● **Prompt**
For each record below, retype the text exactly and omit any image.

● **Data section**
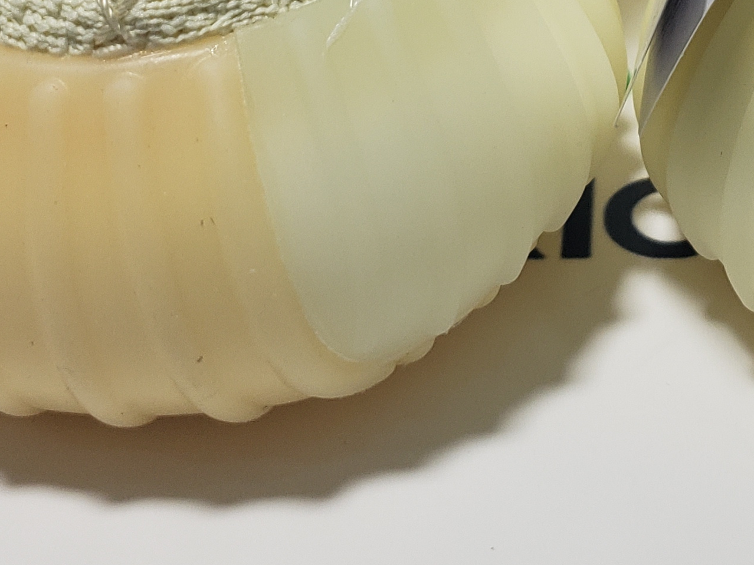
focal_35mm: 82
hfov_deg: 23.2
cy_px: -223
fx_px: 1786
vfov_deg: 16.7
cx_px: 682
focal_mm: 4.3
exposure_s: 1/547
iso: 50
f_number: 1.5
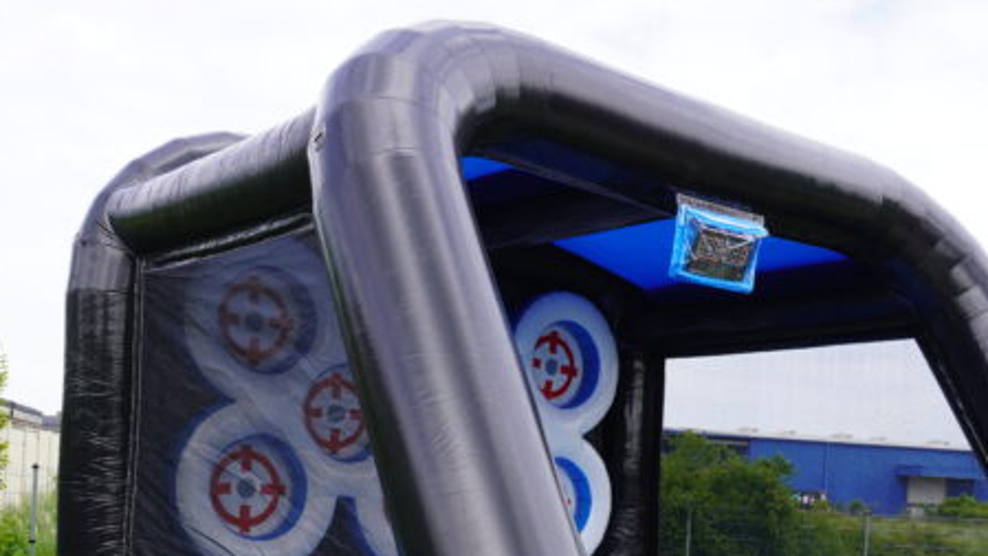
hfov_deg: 47.3
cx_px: 537
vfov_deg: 26.7
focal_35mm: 43
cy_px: 512
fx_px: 1127
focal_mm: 16
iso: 100
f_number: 7.1
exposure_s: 1/100
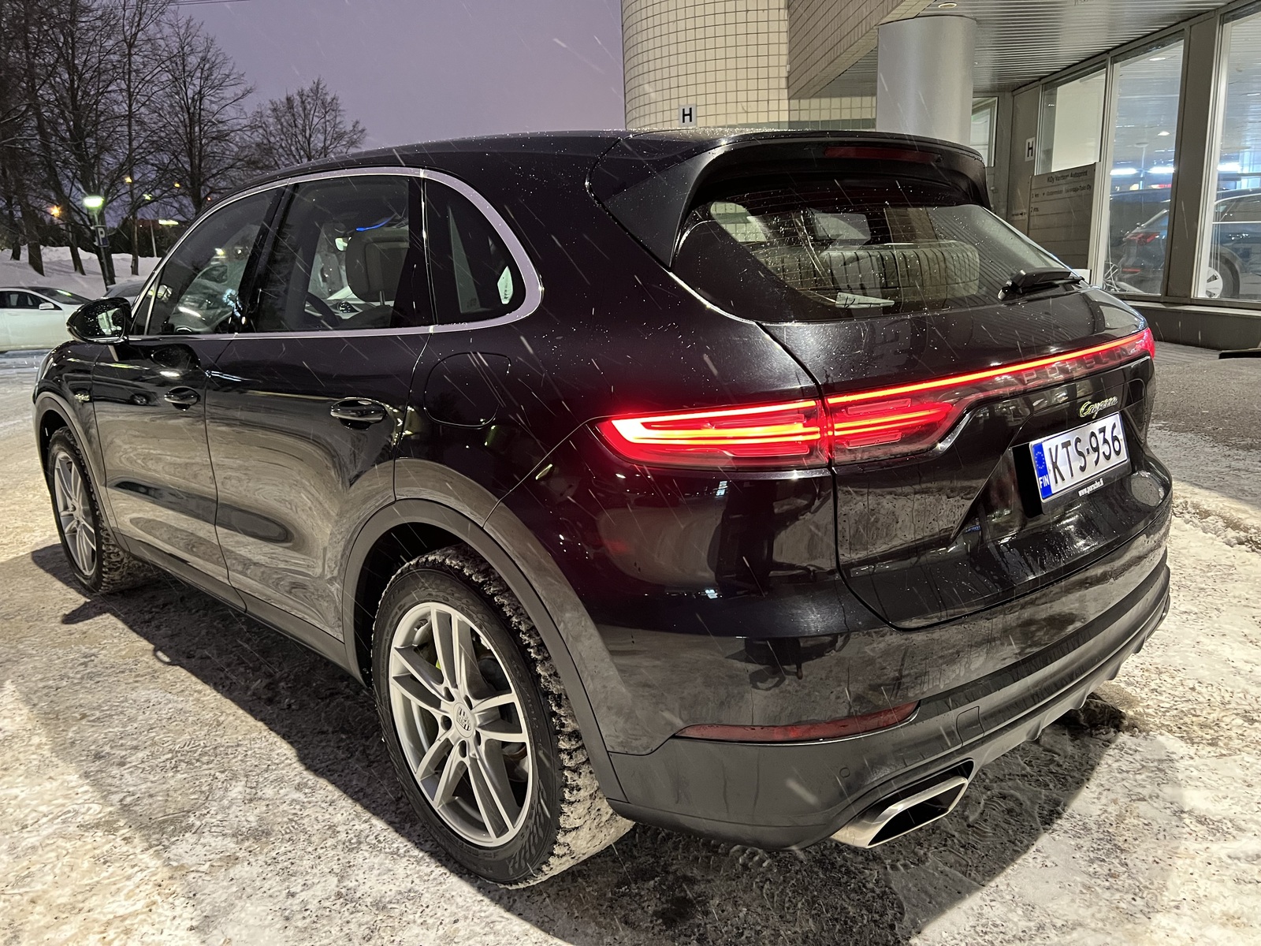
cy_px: 473
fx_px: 947
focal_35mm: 26
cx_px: 630
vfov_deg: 53.1
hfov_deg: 67.3
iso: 500
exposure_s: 1/33
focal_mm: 5.7
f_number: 1.5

● **Expected answer**
focal_35mm: 82
hfov_deg: 23.2
cy_px: -223
fx_px: 1786
vfov_deg: 16.7
cx_px: 682
focal_mm: 4.3
exposure_s: 1/547
iso: 50
f_number: 1.5
hfov_deg: 47.3
cx_px: 537
vfov_deg: 26.7
focal_35mm: 43
cy_px: 512
fx_px: 1127
focal_mm: 16
iso: 100
f_number: 7.1
exposure_s: 1/100
cy_px: 473
fx_px: 947
focal_35mm: 26
cx_px: 630
vfov_deg: 53.1
hfov_deg: 67.3
iso: 500
exposure_s: 1/33
focal_mm: 5.7
f_number: 1.5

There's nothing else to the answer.